How is the Heartbleed exploit even possible?

@paj28's comment covers the main point. OpenSSL is a shared library, so it executes in the same user-mode address space as the process using it. It can't see other process' memory at all; anything that suggested otherwise was wrong.

However, the memory being used by OpenSSL - the stuff probably near the buffer that Heartbleed over-reads from - is full of sensitive data. Specifically, it's likely to contain both the ciphertext and the plaintext of any recent or forthcoming transmissions. If you attack a server, this means you'll see messages sent to the server by others, and server responses to those messages. That's a good way to steal session tokens and private information, and you'll probably catch somebody's login credentials too. Other data stored by OpenSSL includes symmetric encryption keys (used for bulk data encryption and integrity via TLS) and private keys (used to prove identity of the server). An attacker who steals those can eavesdrop on (and even modify) the compromised TLS communication in realtime, or successfully impersonate the server, respectively (assuming a man-in-the-middle position on the network).

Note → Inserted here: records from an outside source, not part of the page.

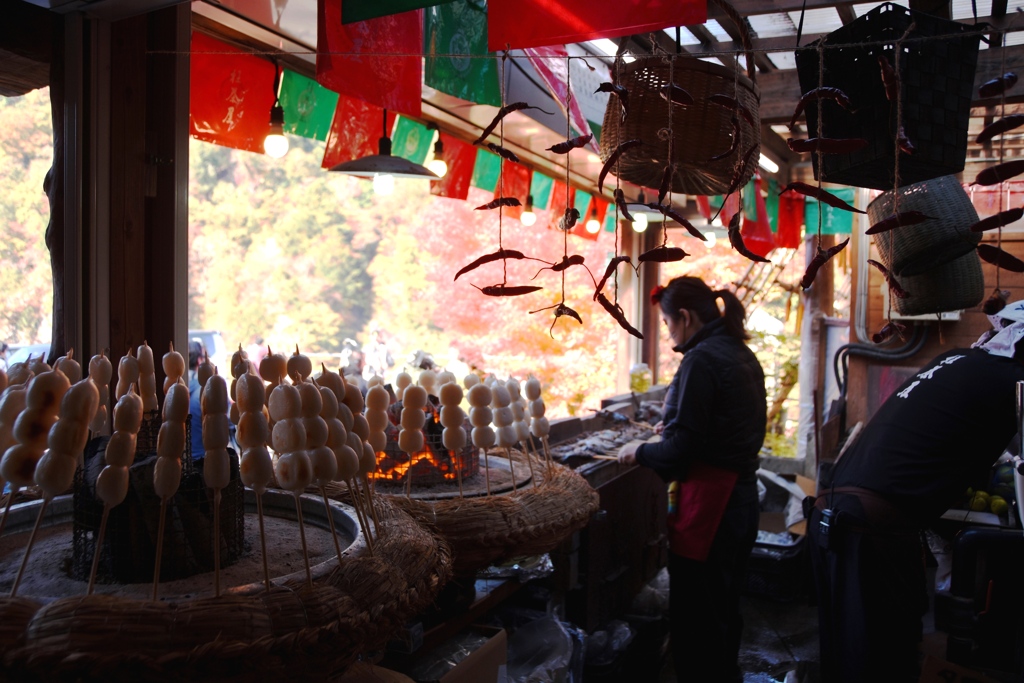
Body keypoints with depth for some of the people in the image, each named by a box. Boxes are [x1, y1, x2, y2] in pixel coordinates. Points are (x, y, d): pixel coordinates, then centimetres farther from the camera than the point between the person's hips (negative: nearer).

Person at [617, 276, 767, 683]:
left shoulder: (701, 360, -18)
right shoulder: (744, 356, 9)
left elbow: (680, 451, -21)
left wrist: (639, 452, -4)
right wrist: (679, 428, 23)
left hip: (707, 507, -9)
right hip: (741, 496, 9)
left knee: (695, 622, 5)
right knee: (724, 612, 23)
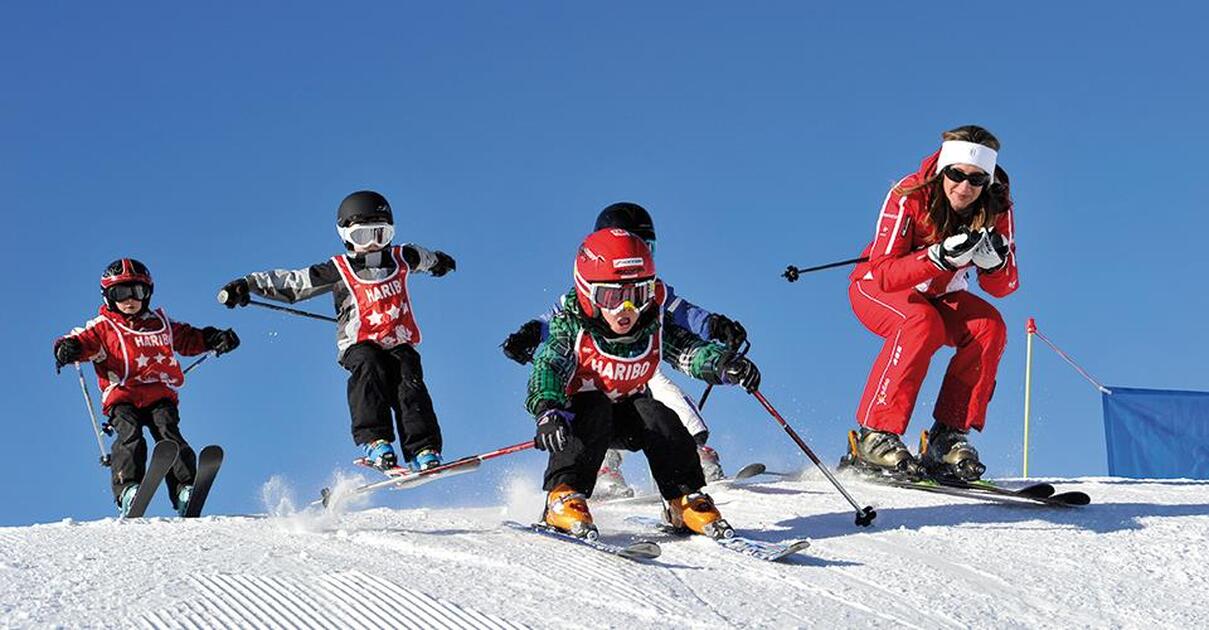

Now, there is one weird thing about Heartbleed that makes it worse than you might expect. Normally, there'd be a pretty good chance that if you try and read 64k of data starting from an arbitrary heap address within a process, you'd run into an unallocated memory address (virtual memory not backed by anything and therefore unusable) pretty quickly. These holes in a process address space are pretty common, because when a process frees memory that it no longer needs, the OS reclaims that memory so other processes can use it. Unless your program is leaking memory like a sieve, there usually isn't that much data in memory other than what is currently being used. Attempting to read unallocated memory (for example, attempting to access memory that has been freed) causes a read access violation (on Windows) / segmentation fault (on *nix), which will make a program crash (and it crashes before it can do anything like send data back). That's still exploitable (as a denial-of-service attack), but it's not nearly as bad as letting the attacker get all that data.

With Heartbleed, the process was almost never crashing. It turns out that OpenSSL, apparently deciding that the platform memory management libraries were too slow (or something; I'm not going to try to justify this decision), pre-allocates a large amount of memory and then uses its own memory management functions within that. This means a few things:

  • When OpenSSL "frees" memory, it doesn't actually get freed as far as the OS is concerned, so that memory remains usable by the process. OpenSSL's internal memory manager might think the memory is not allocated, but as far as the OS is concerned, the OpenSSL-using process still owns that memory.
  • When OpenSSL "frees" memory, unless it explicitly wipes the data out before calling its free function, that memory retains whatever values it had before being "freed". This means a lot of data that isn't actually still in use can be read.
  • The memory heap used by OpenSSL is contiguous; there's no gaps within it as far as the OS is concerned. It's therefore very unlikely that the buffer over-read will run into a non-allocated page, so it's not likely to crash.
  • OpenSSL's memory use has very high locality - that is, it's concentrated within a relatively small range of addresses (the pre-allocated block) - rather than being spread across the address space at the whim of the OS memory allocator. As such, reading 64KB of memory (which isn't very much, even next to a 32-bit process' typical 2GB range, much less the enormous range of a 64-bit process) is likely to get a lot of data that is currently (or was recently) in use, even though that data resides in the result of a bunch of supposedly-separate allocations.

I would expect a segmentation fault if a process tried to access any memory that it didn't explicitly allocate

This is where the misconception lies.

Any broken memory access could result in a segmentation fault, but actually if the requested memory address lies within the current process's address space (say, a variable you just freed), this is highly unlikely.

That's why you should not rely on segmentation faults for finding memory access bugs!